(Spatial grounding data)
-------

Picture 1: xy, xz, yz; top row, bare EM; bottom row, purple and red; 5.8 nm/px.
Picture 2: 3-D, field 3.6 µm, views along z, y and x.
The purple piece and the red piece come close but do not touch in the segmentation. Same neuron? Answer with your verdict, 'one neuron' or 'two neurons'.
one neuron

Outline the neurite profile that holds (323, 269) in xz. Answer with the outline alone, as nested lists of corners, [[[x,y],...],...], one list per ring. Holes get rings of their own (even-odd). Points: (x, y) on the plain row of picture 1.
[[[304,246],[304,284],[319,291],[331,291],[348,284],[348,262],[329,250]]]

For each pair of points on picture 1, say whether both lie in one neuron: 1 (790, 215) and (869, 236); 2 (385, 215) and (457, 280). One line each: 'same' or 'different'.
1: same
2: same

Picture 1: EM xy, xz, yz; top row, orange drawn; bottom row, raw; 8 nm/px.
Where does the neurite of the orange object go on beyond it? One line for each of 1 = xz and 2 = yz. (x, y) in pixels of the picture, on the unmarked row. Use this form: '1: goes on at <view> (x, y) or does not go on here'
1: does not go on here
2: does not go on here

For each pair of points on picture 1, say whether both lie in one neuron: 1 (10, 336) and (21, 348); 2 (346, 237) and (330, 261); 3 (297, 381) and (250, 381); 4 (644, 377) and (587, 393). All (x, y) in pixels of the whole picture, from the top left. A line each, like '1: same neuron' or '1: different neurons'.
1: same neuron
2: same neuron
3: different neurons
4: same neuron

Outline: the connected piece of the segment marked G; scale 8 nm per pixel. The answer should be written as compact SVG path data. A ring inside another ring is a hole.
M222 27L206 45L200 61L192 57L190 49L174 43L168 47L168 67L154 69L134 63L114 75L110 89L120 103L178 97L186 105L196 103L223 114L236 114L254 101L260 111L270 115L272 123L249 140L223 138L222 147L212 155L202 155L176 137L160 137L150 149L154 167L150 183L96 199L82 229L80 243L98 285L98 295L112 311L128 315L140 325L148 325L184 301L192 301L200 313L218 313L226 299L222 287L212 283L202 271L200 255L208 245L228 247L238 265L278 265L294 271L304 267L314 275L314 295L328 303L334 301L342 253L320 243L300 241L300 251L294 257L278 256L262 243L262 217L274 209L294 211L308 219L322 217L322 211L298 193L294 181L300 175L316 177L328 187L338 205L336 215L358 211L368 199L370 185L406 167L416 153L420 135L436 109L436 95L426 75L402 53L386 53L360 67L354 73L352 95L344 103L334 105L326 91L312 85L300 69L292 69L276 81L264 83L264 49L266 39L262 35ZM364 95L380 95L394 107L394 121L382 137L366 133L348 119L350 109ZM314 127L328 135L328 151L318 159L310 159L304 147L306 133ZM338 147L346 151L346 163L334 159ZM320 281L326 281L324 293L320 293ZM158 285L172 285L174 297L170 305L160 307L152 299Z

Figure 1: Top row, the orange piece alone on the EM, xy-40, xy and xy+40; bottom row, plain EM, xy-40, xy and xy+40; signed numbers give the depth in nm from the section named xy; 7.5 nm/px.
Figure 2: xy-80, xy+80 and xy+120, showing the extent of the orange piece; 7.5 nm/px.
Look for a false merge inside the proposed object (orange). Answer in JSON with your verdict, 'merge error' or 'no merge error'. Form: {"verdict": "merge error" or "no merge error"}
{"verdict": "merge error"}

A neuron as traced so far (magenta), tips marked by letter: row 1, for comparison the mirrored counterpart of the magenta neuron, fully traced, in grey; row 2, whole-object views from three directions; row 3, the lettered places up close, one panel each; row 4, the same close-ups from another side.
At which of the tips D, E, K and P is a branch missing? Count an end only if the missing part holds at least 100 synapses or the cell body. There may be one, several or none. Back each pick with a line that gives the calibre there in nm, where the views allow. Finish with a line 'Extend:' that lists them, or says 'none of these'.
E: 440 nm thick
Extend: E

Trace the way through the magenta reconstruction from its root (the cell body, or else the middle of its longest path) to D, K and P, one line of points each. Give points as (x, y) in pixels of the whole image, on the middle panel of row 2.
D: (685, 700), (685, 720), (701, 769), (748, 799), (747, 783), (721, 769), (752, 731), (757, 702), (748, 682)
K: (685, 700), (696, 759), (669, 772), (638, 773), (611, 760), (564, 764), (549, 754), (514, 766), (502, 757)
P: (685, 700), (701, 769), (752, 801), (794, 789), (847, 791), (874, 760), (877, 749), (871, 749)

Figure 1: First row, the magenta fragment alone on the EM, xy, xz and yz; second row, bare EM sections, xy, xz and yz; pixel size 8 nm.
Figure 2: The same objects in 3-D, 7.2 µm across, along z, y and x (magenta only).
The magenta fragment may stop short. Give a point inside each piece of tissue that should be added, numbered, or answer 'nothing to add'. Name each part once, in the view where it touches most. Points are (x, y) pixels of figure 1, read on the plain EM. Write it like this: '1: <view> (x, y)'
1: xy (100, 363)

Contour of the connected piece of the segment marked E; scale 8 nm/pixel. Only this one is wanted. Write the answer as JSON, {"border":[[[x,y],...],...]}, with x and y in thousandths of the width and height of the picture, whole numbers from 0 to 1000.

-------

Out of the data above, give again only the lines starting at the one holding "At which of" and ending at the one holding "Figure 1: First", unchanged.

- Result of this exercise -
At which of the tips D, E, K and P is a branch missing? Count an end only if the missing part holds at least 100 synapses or the cell body. There may be one, several or none. Back each pick with a line that gives the calibre there in nm, where the views allow. Finish with a line 'Extend:' that lists them, or says 'none of these'.
E: 440 nm thick
Extend: E

Trace the way through the magenta reconstruction from its root (the cell body, or else the middle of its longest path) to D, K and P, one line of points each. Give points as (x, y) in pixels of the whole image, on the middle panel of row 2.
D: (685, 700), (685, 720), (701, 769), (748, 799), (747, 783), (721, 769), (752, 731), (757, 702), (748, 682)
K: (685, 700), (696, 759), (669, 772), (638, 773), (611, 760), (564, 764), (549, 754), (514, 766), (502, 757)
P: (685, 700), (701, 769), (752, 801), (794, 789), (847, 791), (874, 760), (877, 749), (871, 749)

Figure 1: First row, the magenta fragment alone on the EM, xy, xz and yz; second row, bare EM sections, xy, xz and yz; pixel size 8 nm.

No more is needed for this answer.